Are you familiar with Beau of the Fifth Column? He speaks of international relations as akin to "a poker game where everyone is cheating". Trade agreements work by relying on each other and I agree there is some level of trust but I'm pretty sure they still use documentation (blockchain is a form of trustless documentation), there are still contracts and threats of force. Between nations you arguably have anarchism as there is no higher power (unless you consider the EU/NATO etc, but that's more like a group of anarcho-bullies).
Not sure I understand the difference between tech and tools. I don't really think that ANY tool can be used for good or ill. I think that is true of most tools, but I see capitalism as a tool, but it's one that's only useful to a certain type of person and only useful to take advantage of others. I can see how you could see the blockchain the same way, especially based on it's historical use so far. But I don't think it's inherent in the blockchain tool like with capitalism. Blockchain to me is like money or any other tracking technology like a spreadsheet. Not things I want to see in my anarchist utopia (as money in any form facilitates resource hoarding) but things I see useful and 100% inherently evil for the time being.
Interesting. I have an uncommon or unpopular opinion here. I think that if real and lasting anarchism is ever gonna happen, it's going to have to happen globally simultaneously to some degree (and I think it's in-progress now). Global powers will have to all be degrading. I just don't see major countries allowing a significant anarchist region to exist, especially one like the U.S. that has nuclear weapons and a massive military. The remnants of NATO aren't going to just tolerate what to them are a bunch of yahoos with the world's best weapons. Also, I think anarchism only really makes sense globally. If any state, especially any capitalist state remains, they will destroy the world and pull us down with them.

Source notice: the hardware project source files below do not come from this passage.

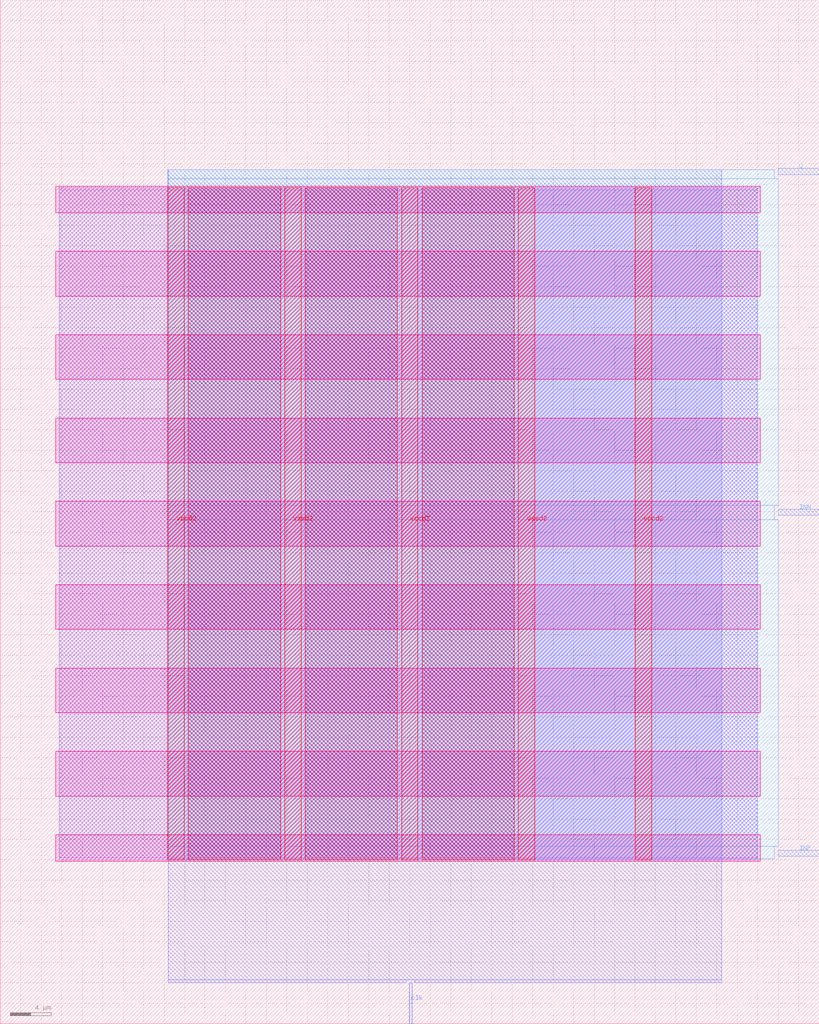
<source format=lef>
VERSION 5.7 ;
  NOWIREEXTENSIONATPIN ON ;
  DIVIDERCHAR "/" ;
  BUSBITCHARS "[]" ;
MACRO ACMP_HVL
  CLASS BLOCK ;
  FOREIGN ACMP_HVL ;
  ORIGIN 0.000 0.000 ;
  SIZE 80.000 BY 100.000 ;
  PIN INN
    DIRECTION INPUT ;
    USE SIGNAL ;
    PORT
      LAYER met3 ;
        RECT 76.000 49.650 80.000 50.250 ;
    END
  END INN
  PIN INP
    DIRECTION INPUT ;
    USE SIGNAL ;
    PORT
      LAYER met3 ;
        RECT 76.000 16.350 80.000 16.950 ;
    END
  END INP
  PIN Q
    DIRECTION OUTPUT TRISTATE ;
    USE SIGNAL ;
    PORT
      LAYER met3 ;
        RECT 76.000 82.950 80.000 83.550 ;
    END
  END Q
  PIN clk
    DIRECTION INPUT ;
    USE SIGNAL ;
    PORT
      LAYER met2 ;
        RECT 39.940 0.000 40.220 4.000 ;
    END
  END clk
  PIN vccd2
    DIRECTION INOUT ;
    USE POWER ;
    PORT
      LAYER met4 ;
        RECT 62.025 16.025 63.625 81.655 ;
    END
  END vccd2
  PIN vccd2
    DIRECTION INOUT ;
    USE POWER ;
    PORT
      LAYER met4 ;
        RECT 39.200 16.025 40.800 81.655 ;
    END
  END vccd2
  PIN vccd2
    DIRECTION INOUT ;
    USE POWER ;
    PORT
      LAYER met4 ;
        RECT 16.375 16.025 17.975 81.655 ;
    END
  END vccd2
  PIN vssd2
    DIRECTION INOUT ;
    USE GROUND ;
    PORT
      LAYER met4 ;
        RECT 50.615 16.025 52.215 81.655 ;
    END
  END vssd2
  PIN vssd2
    DIRECTION INOUT ;
    USE GROUND ;
    PORT
      LAYER met4 ;
        RECT 27.785 16.025 29.385 81.655 ;
    END
  END vssd2
  OBS
      LAYER nwell ;
        RECT 5.430 79.215 74.250 81.815 ;
        RECT 5.430 71.075 74.250 75.445 ;
        RECT 5.430 62.935 74.250 67.305 ;
        RECT 5.430 54.795 74.250 59.165 ;
        RECT 5.430 46.655 74.250 51.025 ;
        RECT 5.430 38.515 74.250 42.885 ;
        RECT 5.430 30.375 74.250 34.745 ;
        RECT 5.430 22.235 74.250 26.605 ;
        RECT 5.430 15.865 74.250 18.465 ;
      LAYER li1 ;
        RECT 5.760 16.195 73.920 81.485 ;
      LAYER met1 ;
        RECT 5.760 16.025 73.920 81.655 ;
      LAYER met2 ;
        RECT 16.430 4.280 70.460 83.435 ;
        RECT 16.430 4.000 39.660 4.280 ;
        RECT 40.500 4.000 70.460 4.280 ;
      LAYER met3 ;
        RECT 16.370 82.550 75.600 83.415 ;
        RECT 16.370 50.650 76.000 82.550 ;
        RECT 16.370 49.250 75.600 50.650 ;
        RECT 16.370 17.350 76.000 49.250 ;
        RECT 16.370 16.115 75.600 17.350 ;
      LAYER met4 ;
        RECT 18.375 16.025 27.385 81.655 ;
        RECT 29.785 16.025 38.800 81.655 ;
        RECT 41.200 16.025 50.215 81.655 ;
  END
END ACMP_HVL
END LIBRARY


</source>
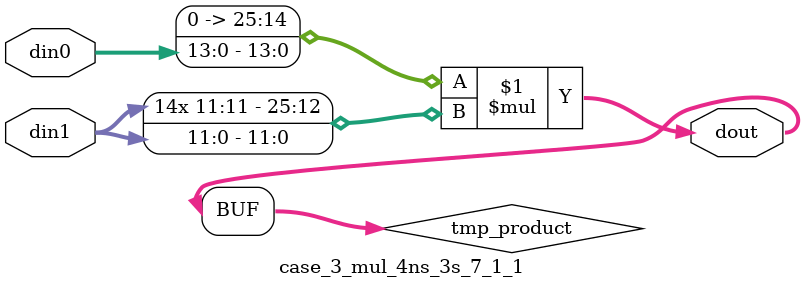
<source format=v>

`timescale 1 ns / 1 ps

 (* use_dsp = "no" *)  module case_3_mul_4ns_3s_7_1_1(din0, din1, dout);
parameter ID = 1;
parameter NUM_STAGE = 0;
parameter din0_WIDTH = 14;
parameter din1_WIDTH = 12;
parameter dout_WIDTH = 26;

input [din0_WIDTH - 1 : 0] din0; 
input [din1_WIDTH - 1 : 0] din1; 
output [dout_WIDTH - 1 : 0] dout;

wire signed [dout_WIDTH - 1 : 0] tmp_product;

























assign tmp_product = $signed({1'b0, din0}) * $signed(din1);










assign dout = tmp_product;





















endmodule

</source>
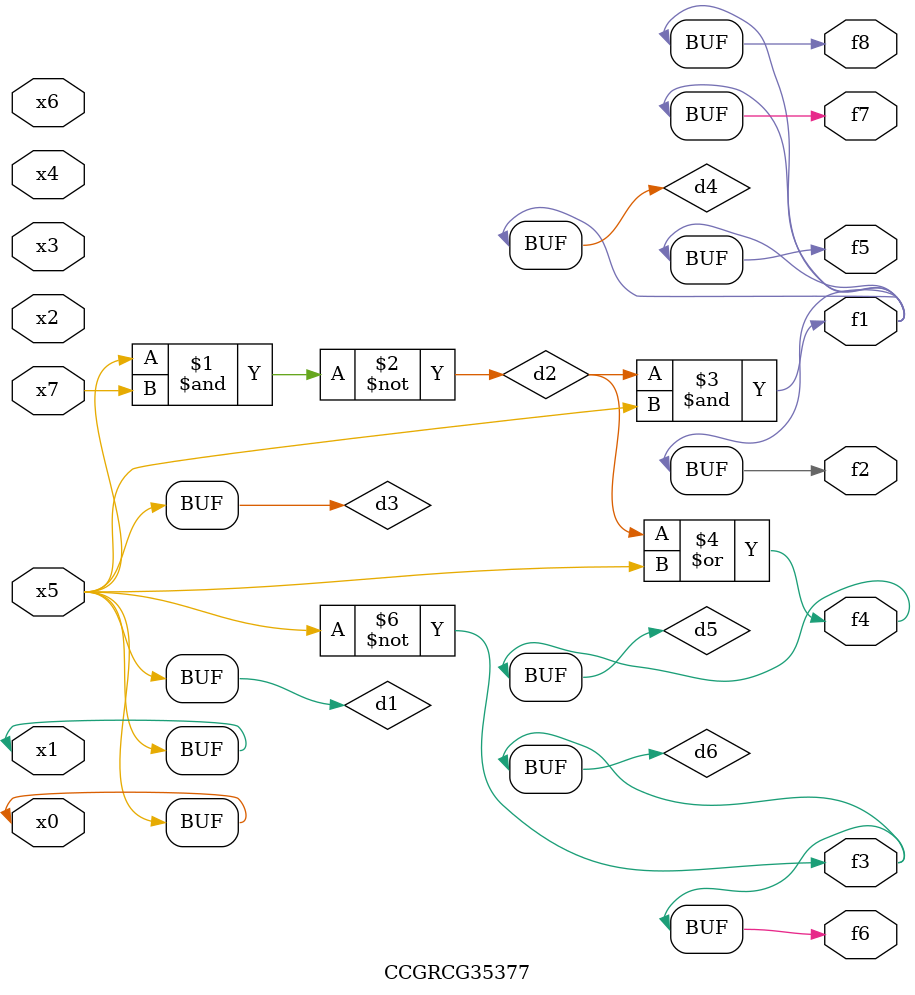
<source format=v>
module CCGRCG35377(
	input x0, x1, x2, x3, x4, x5, x6, x7,
	output f1, f2, f3, f4, f5, f6, f7, f8
);

	wire d1, d2, d3, d4, d5, d6;

	buf (d1, x0, x5);
	nand (d2, x5, x7);
	buf (d3, x0, x1);
	and (d4, d2, d3);
	or (d5, d2, d3);
	nor (d6, d1, d3);
	assign f1 = d4;
	assign f2 = d4;
	assign f3 = d6;
	assign f4 = d5;
	assign f5 = d4;
	assign f6 = d6;
	assign f7 = d4;
	assign f8 = d4;
endmodule

</source>
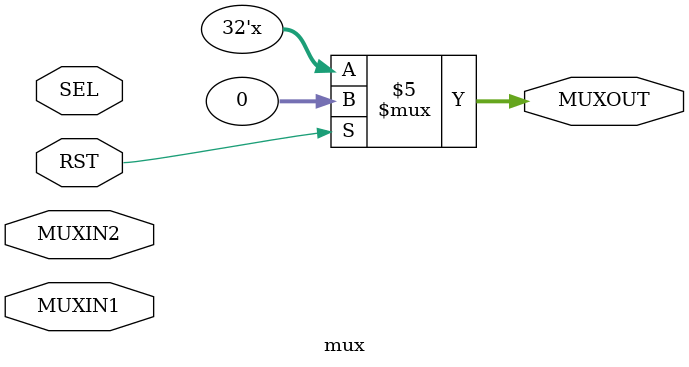
<source format=v>
module mux(MUXIN1, MUXIN2, MUXOUT, SEL, RST);

input RST;
input SEL;
input [31:0] MUXIN1;
input [31:0] MUXIN2;

output reg [31:0] MUXOUT;

always @(*) begin
    if(RST == 1) begin
        MUXIN1 = 32'b0; 
        MUXIN2 = 32'b0; 
        MUXOUT = 32'b0; 
    end
        else

        MUXOUT = SEL ? MUXIN2 : MUXIN1;

        
end

endmodule
</source>
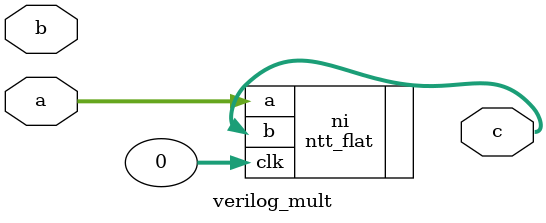
<source format=v>
`timescale 1ns / 1ps


module verilog_mult(
    input [71:0] a,
    input [71:0] b,
    output [71:0] c
    );
    
//    ntt_intt_poly_mult #(.N(17), .D(32)) nipm(.a(a), .b(b), .c(c));
    ntt_flat #(.N(9), .D(8)) ni(.a(a), .b(c), .clk(0));
endmodule

</source>
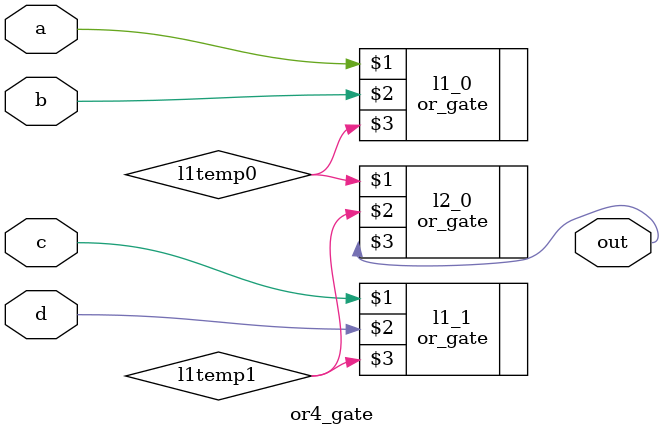
<source format=v>
`timescale 1ns/10ps

`include "lib/or_gate.v"

module or4_gate(a, b, c, d, out);

	//inuts
	input a, b, c, d;

	//output
	output out;

	//wires
	wire l1temp0, l1temp1;

  	or_gate l1_0(a, b, l1temp0);
		or_gate l1_1(c, d, l1temp1);

  	or_gate l2_0(l1temp0, l1temp1, out);

endmodule
</source>
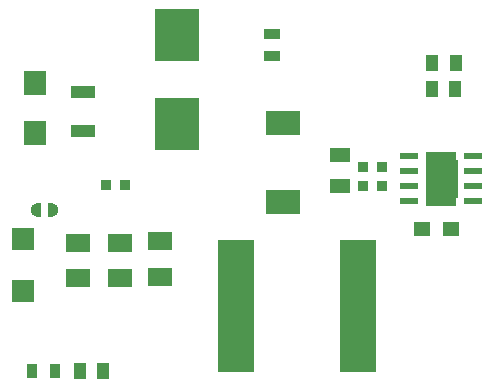
<source format=gtp>
G04 DesignSpark PCB Gerber Version 12.0 Build 5942*
%FSLAX35Y35*%
%MOMM*%
%ADD101R,0.81000X1.31000*%
%ADD103R,0.84600X0.92600*%
%ADD89R,1.08000X1.40400*%
%ADD102R,1.93500X1.98500*%
%ADD96R,1.93500X2.08500*%
%ADD93R,2.65500X4.60500*%
%ADD91R,3.01500X11.26500*%
%ADD97R,3.73500X4.41100*%
%ADD16C,0.02540*%
%ADD107C,1.13030*%
%ADD105C,1.13320*%
%AMT104*0 Bullet Pad at angle 90*4,1,30,0.44510,-0.56660,0.44510,0.56660,0.12150,0.56660,0.05570,0.56280,-0.00920,0.55140,-0.07230,0.53250,-0.13280,0.50640,-0.18990,0.47350,-0.24280,0.43420,-0.29070,0.38900,-0.33310,0.33850,-0.36930,0.28340,-0.39890,0.22450,-0.42140,0.16260,-0.43660,0.09850,-0.44430,0.03300,-0.44430,-0.03290,-0.43670,-0.09840,-0.42150,-0.16250,-0.39900,-0.22440,-0.36940,-0.28330,-0.33320,-0.33840,-0.29080,-0.38890,-0.24290,-0.43410,-0.19000,-0.47350,-0.13290,-0.50650,-0.07240,-0.53260,-0.00930,-0.55150,0.05560,-0.56300,0.12150,-0.56660,0.44510,-0.56660,0*%
%ADD104T104*%
%ADD92R,1.49000X0.54000*%
%ADD99R,0.88800X0.82800*%
%ADD100R,1.32000X0.90000*%
%ADD95R,2.09000X0.99000*%
%ADD94R,1.33100X1.28020*%
%ADD98R,1.67600X1.29600*%
%ADD88R,2.07500X1.57500*%
%ADD90R,2.83700X2.09700*%
%AMT106*0 Bullet Pad at angle 270*4,1,30,-0.44520,0.56520,-0.44520,-0.56520,-0.12000,-0.56520,-0.05440,-0.56140,0.01030,-0.55000,0.07330,-0.53120,0.13370,-0.50520,0.19060,-0.47230,0.24330,-0.43310,0.29110,-0.38800,0.33340,-0.33770,0.36950,-0.28280,0.39900,-0.22410,0.42150,-0.16230,0.43670,-0.09830,0.44430,-0.03300,0.44430,0.03270,0.43670,0.09800,0.42160,0.16200,0.39910,0.22380,0.36960,0.28250,0.33350,0.33740,0.29130,0.38780,0.24350,0.43290,0.19080,0.47220,0.13390,0.50510,0.07360,0.53120,0.01060,0.55010,-0.05410,0.56150,-0.12000,0.56520,-0.44520,0.56520,0*%
%ADD106T106*%
X0Y0D02*
D02*
D16*
X4765890Y1779630D02*
X4505890D01*
Y2089630D01*
X4765890D01*
Y1779630D01*
G36*
X4765890Y1779630D02*
X4505890D01*
Y2089630D01*
X4765890D01*
Y1779630D01*
G37*
D02*
D88*
X1555890Y1094630D03*
Y1394630D03*
X1915890Y1094630D03*
Y1394630D03*
X2255900Y1104630D03*
Y1404630D03*
D02*
D89*
X1574890Y304630D03*
X1774890Y303630D03*
X4554890Y2694630D03*
X4556890Y2915630D03*
X4754890Y2693630D03*
X4756890Y2914630D03*
D02*
D90*
X3295890Y1738130D03*
Y2411130D03*
D02*
D91*
X2900890Y854630D03*
X3930890D03*
D02*
D92*
X4365890Y1744130D03*
Y1871130D03*
Y1998130D03*
Y2125130D03*
X4905890Y1744130D03*
Y1871130D03*
Y1998130D03*
Y2125130D03*
D02*
D93*
X4635890Y1934630D03*
D02*
D94*
X4476430Y1512410D03*
X4717430D03*
D02*
D95*
X1605890Y2339630D03*
Y2669630D03*
D02*
D96*
X1195890Y2319630D03*
Y2749630D03*
D02*
D97*
X2395530Y2401120D03*
Y3148020D03*
D02*
D98*
X3775890Y1871030D03*
Y2138230D03*
D02*
D99*
X3975890Y1877130D03*
Y2032130D03*
X4135890Y1877130D03*
Y2032130D03*
D02*
D100*
X3205890Y2971130D03*
Y3158130D03*
D02*
D101*
X1171350Y304630D03*
X1361350D03*
D02*
D102*
X1095890Y984630D03*
Y1424630D03*
D02*
D103*
X1796890Y1884630D03*
X1954890D03*
D02*
D104*
X1200890Y1674630D03*
D02*
D106*
X1350890D03*
X0Y0D02*
M02*

</source>
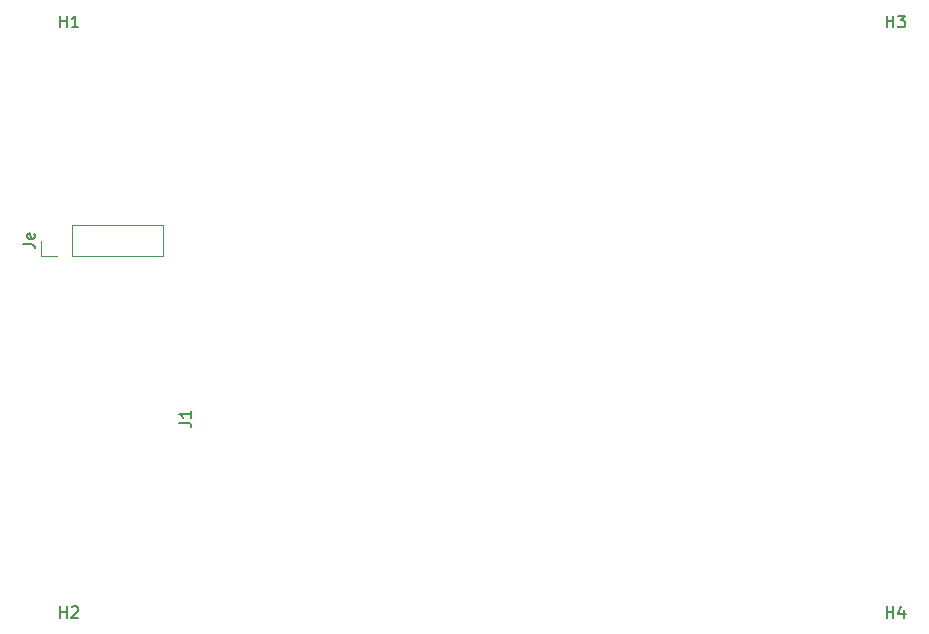
<source format=gbr>
G04 #@! TF.GenerationSoftware,KiCad,Pcbnew,(5.1.4-0-10_14)*
G04 #@! TF.CreationDate,2020-04-14T21:38:13-07:00*
G04 #@! TF.ProjectId,Activity_1,41637469-7669-4747-995f-312e6b696361,rev?*
G04 #@! TF.SameCoordinates,Original*
G04 #@! TF.FileFunction,Legend,Top*
G04 #@! TF.FilePolarity,Positive*
%FSLAX46Y46*%
G04 Gerber Fmt 4.6, Leading zero omitted, Abs format (unit mm)*
G04 Created by KiCad (PCBNEW (5.1.4-0-10_14)) date 2020-04-14 21:38:13*
%MOMM*%
%LPD*%
G04 APERTURE LIST*
%ADD10C,0.120000*%
%ADD11C,0.150000*%
G04 APERTURE END LIST*
D10*
X22670000Y-81330000D02*
X22670000Y-80000000D01*
X24000000Y-81330000D02*
X22670000Y-81330000D01*
X25270000Y-81330000D02*
X25270000Y-78670000D01*
X25270000Y-78670000D02*
X32950000Y-78670000D01*
X25270000Y-81330000D02*
X32950000Y-81330000D01*
X32950000Y-81330000D02*
X32950000Y-78670000D01*
D11*
X34360380Y-95414333D02*
X35074666Y-95414333D01*
X35217523Y-95461952D01*
X35312761Y-95557190D01*
X35360380Y-95700047D01*
X35360380Y-95795285D01*
X35360380Y-94414333D02*
X35360380Y-94985761D01*
X35360380Y-94700047D02*
X34360380Y-94700047D01*
X34503238Y-94795285D01*
X34598476Y-94890523D01*
X34646095Y-94985761D01*
X24238095Y-61952380D02*
X24238095Y-60952380D01*
X24238095Y-61428571D02*
X24809523Y-61428571D01*
X24809523Y-61952380D02*
X24809523Y-60952380D01*
X25809523Y-61952380D02*
X25238095Y-61952380D01*
X25523809Y-61952380D02*
X25523809Y-60952380D01*
X25428571Y-61095238D01*
X25333333Y-61190476D01*
X25238095Y-61238095D01*
X94238095Y-61952380D02*
X94238095Y-60952380D01*
X94238095Y-61428571D02*
X94809523Y-61428571D01*
X94809523Y-61952380D02*
X94809523Y-60952380D01*
X95190476Y-60952380D02*
X95809523Y-60952380D01*
X95476190Y-61333333D01*
X95619047Y-61333333D01*
X95714285Y-61380952D01*
X95761904Y-61428571D01*
X95809523Y-61523809D01*
X95809523Y-61761904D01*
X95761904Y-61857142D01*
X95714285Y-61904761D01*
X95619047Y-61952380D01*
X95333333Y-61952380D01*
X95238095Y-61904761D01*
X95190476Y-61857142D01*
X94238095Y-111952380D02*
X94238095Y-110952380D01*
X94238095Y-111428571D02*
X94809523Y-111428571D01*
X94809523Y-111952380D02*
X94809523Y-110952380D01*
X95714285Y-111285714D02*
X95714285Y-111952380D01*
X95476190Y-110904761D02*
X95238095Y-111619047D01*
X95857142Y-111619047D01*
X24238095Y-111952380D02*
X24238095Y-110952380D01*
X24238095Y-111428571D02*
X24809523Y-111428571D01*
X24809523Y-111952380D02*
X24809523Y-110952380D01*
X25238095Y-111047619D02*
X25285714Y-111000000D01*
X25380952Y-110952380D01*
X25619047Y-110952380D01*
X25714285Y-111000000D01*
X25761904Y-111047619D01*
X25809523Y-111142857D01*
X25809523Y-111238095D01*
X25761904Y-111380952D01*
X25190476Y-111952380D01*
X25809523Y-111952380D01*
X21122380Y-80285714D02*
X21836666Y-80285714D01*
X21979523Y-80333333D01*
X22074761Y-80428571D01*
X22122380Y-80571428D01*
X22122380Y-80666666D01*
X22074761Y-79428571D02*
X22122380Y-79523809D01*
X22122380Y-79714285D01*
X22074761Y-79809523D01*
X21979523Y-79857142D01*
X21598571Y-79857142D01*
X21503333Y-79809523D01*
X21455714Y-79714285D01*
X21455714Y-79523809D01*
X21503333Y-79428571D01*
X21598571Y-79380952D01*
X21693809Y-79380952D01*
X21789047Y-79857142D01*
M02*

</source>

Exactly, I see world trade as reduced, regularly eating a fruit that's ripe on the other side of the world just doesn't seem sustainable.
Been wanting to read this one, still on The Dawn Of Everything.
I like that, I'm particularly interested in how to prepare materially and culturally in an attempt to minimize the collateral damage.
Great talking to you comrade, you're seem a wise one.
You’re thinking too rationally now. The thing with NFTs is that it’s not rational at all. Try again.
Basically the transfer function on an erc721 interface (nft) cannot have enforced royalty payment otherwise it wouldn't support people transferring the token outside of a sale. Theoretically you could use some kind of interface standard or write up a different contract where users are forced to pay a royalty on any kind of transfer but then there wouldn't be a way to transfer it without paying the royalty and basically no nft trading platforms would support it because under the hood you have to transfer them the token so they can sell it on your behalf once a buyer is found.
FYI not trying to shill funny pictures but I do know a bit of solidity so maybe someone here is actually curious about the limitation.
Thank you. This is what I wanted to know!